Positiver sieht Vöpel staatliche Investitionen in die Infrastruktur. "Es gibt gute Gründe, die Möglichkeiten, die der Haushalt bietet, auszuschöpfen." Von Straßen, Datennetzen oder Stromtrassen würden schließlich auch künftige Generationen profitieren. Deutschland könne sich deshalb ruhig in einem gesunden Maße verschulden, wenn damit wachstumswirksame Investitionen angestoßen würden.

Nach Berechnungen des Rheinisch-Westfälischen Instituts für Wirtschaftsforschung (RWI) halfen in der vergangenen Krise jedoch vor allem kurzfristige Impulse wie die Abwrackprämie oder die Senkung der Einkommensteuer. "Die Investitionsprogramme wirkten größtenteils erst 2011, als es mit der Wirtschaft schon wieder aufwärts ging", sagt RWI-Konjunkturchef Roland Döhrn, der zu den Autoren des Herbstgutachtens gehört.

Vorhaben wie die Instandsetzung der maroden Rheinbrücke bei Leverkusen (siehe Fotostrecke) lassen sich nun mal nicht so schnell umsetzen wie ein Autokauf. "Selbst wenn man sich sofort einigen würde, ist das ein Projekt, das Jahre dauert", sagt Döhrn. Zudem seien auch nicht alle Mittel aus den letzten Konjunkturpaketen in sinnvolle Bauvorhaben geflossen. "Da wurde beispielsweise auch das Gemeindehaus mit einer neuen Kegelbahn ausgestattet."

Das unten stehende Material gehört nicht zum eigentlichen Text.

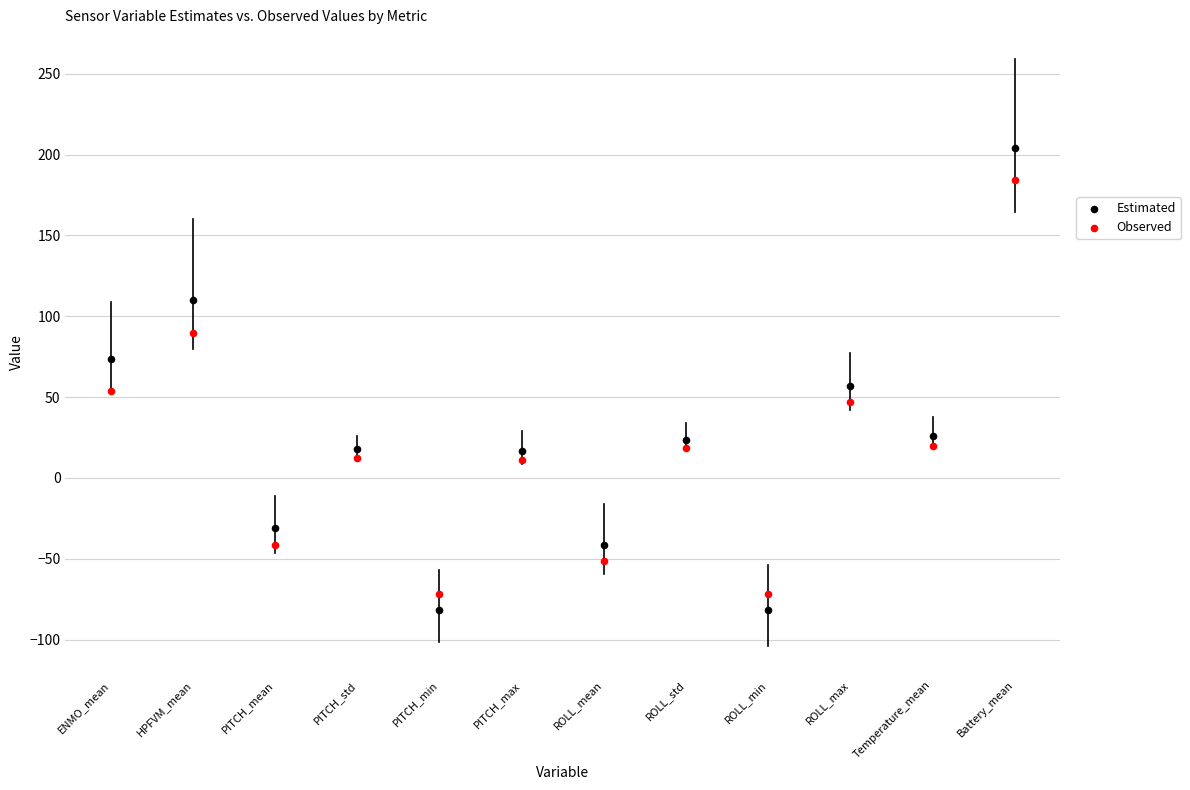

Which series contains the highest Y value?

Estimated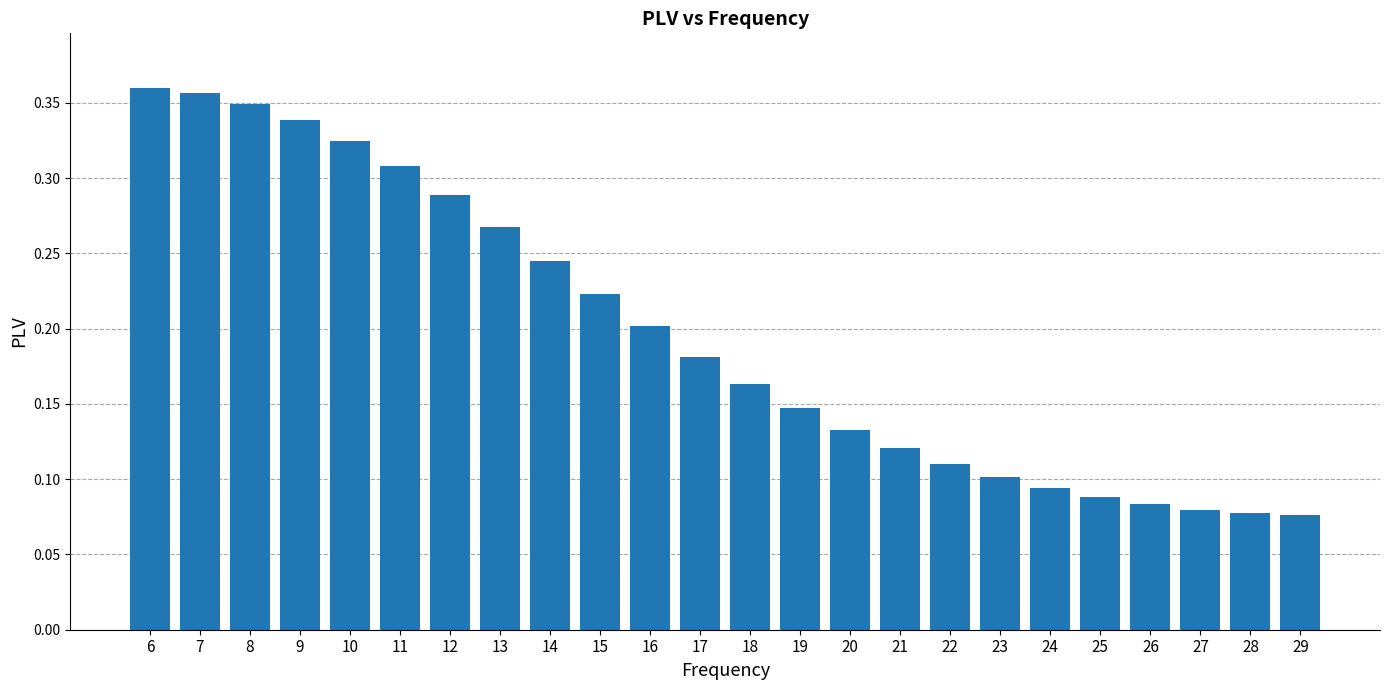

Which label corresponds to the largest value in the chart?

6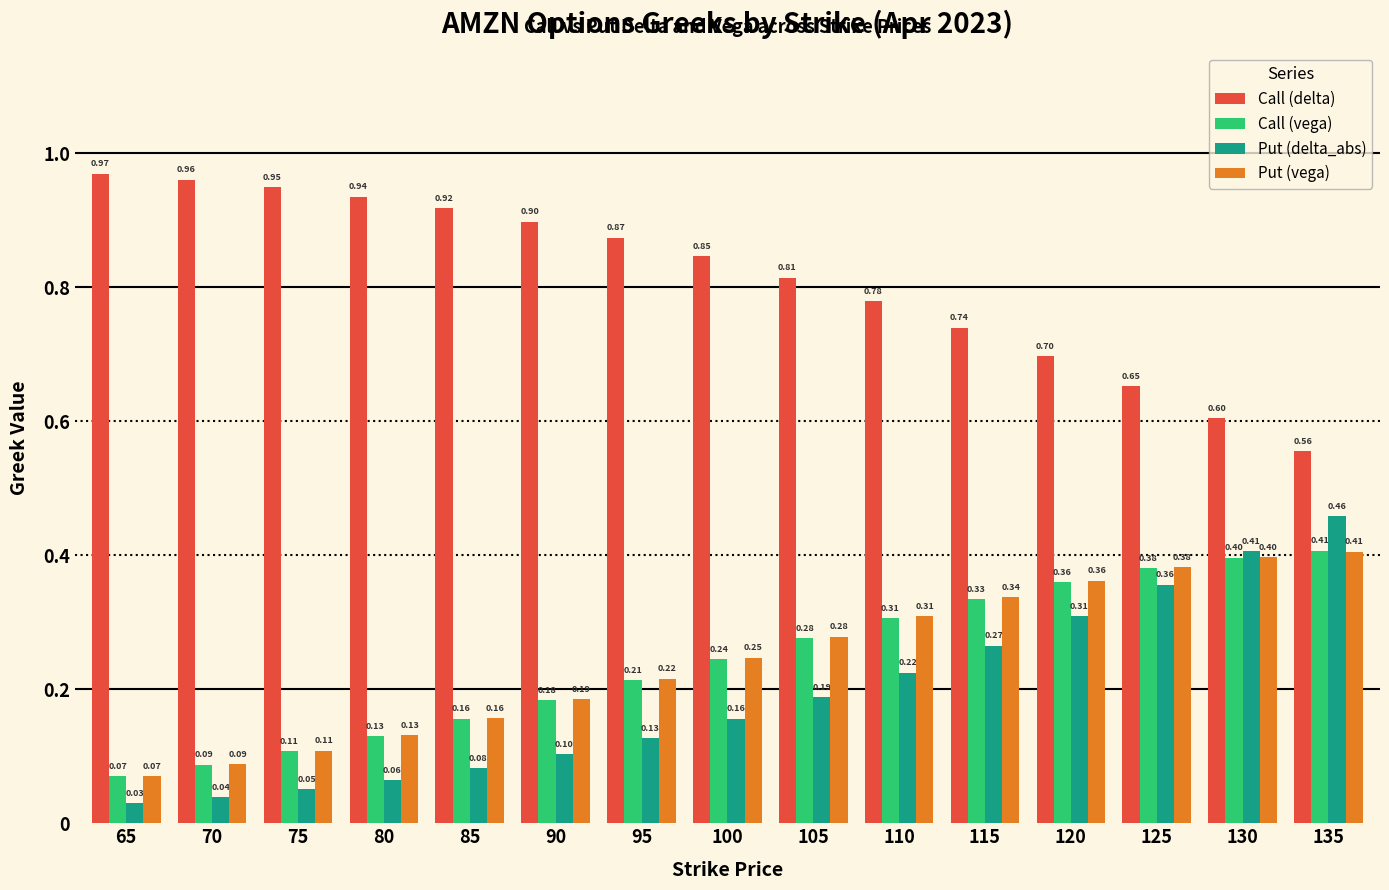

Between 85 and 100, which series saw the biggest shift?

Put (vega)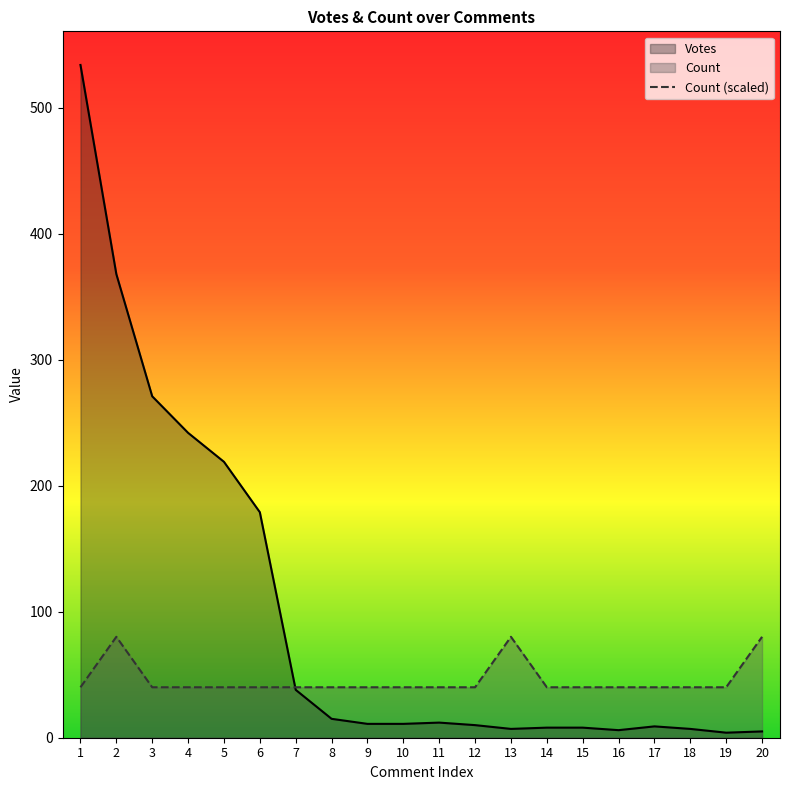

Reading left to right, extract all data points from this chart.

Votes: 534.0	368.0	271.0	242.0	219.0	179.0	38.0	15.0	11.0	11.0	12.0	10.0	7.0	8.0	8.0	6.0	9.0	7.0	4.0	5.0
Count (scaled): 40.0	80.1	40.0	40.0	40.0	40.0	40.0	40.0	40.0	40.0	40.0	40.0	80.1	40.0	40.0	40.0	40.0	40.0	40.0	80.1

Im Herbstgutachten plädieren Döhrn und seine Kollegen vor allem dafür, die Wirtschaft durch steuerliche Anreize anzukurbeln. Der RWI-Wissenschaftler schlägt unter anderem den Abbau der sogenannten kalten Progression und die Wiedereinführung der degressiven Abschreibung für Unternehmen vor. "Das sind Schritte, die keinen großen Vorlauf brauchen und schnell wirken."

Kurzarbeitergeld steht bereits

Als wirksam erwies sich in der letzten Krise auch das Kurzarbeitergeld. Zeitweise erhielten 1,4 Millionen Beschäftigte den staatlichen Zuschuss, der einen Teil der Einkommensverluste infolge reduzierter Arbeitszeiten ausgleicht. "Augenblicklich sind alle Indikatoren zur Kurzarbeit unauffällig", heißt es zwar bei der Bundesagentur für Arbeit. Sollte sich die Lage aber verschlechtern, wäre man gewappnet: Die im Zuge der letzten Krise auf zeitweise 24 und dann 12 Monate erhöhte Bezugsdauer des Kurzarbeitergeldes soll offenbar für 2015 verlängert werden.

Solche Schritte dürften dem Wirtschaftsminister besonders sympathisch sein, da sie zumindest vorerst nichts kosten. "Hektischen Rufen" nach einer veränderten Finanzpolitik erteilte Gabriel am Dienstag dagegen eine Absage. Ein ausgeglichener Haushalt sei auch nach den neuen Prognosen möglich.

Unterstützung kam vom baden-württembergischen Finanzminister Nils Schmid (SPD). Der bezeichnete die aktuelle Diskussion als "völligen Unsinn" und nutzte sie für ein Eigenlob. "Wer glaubt, dass sich Zukunftsinvestitionen und schuldenfreie Haushalte ausschließen, sollte nach Baden-Württemberg schauen", so Schmid. "Hier beweisen Sozialdemokraten das Gegenteil."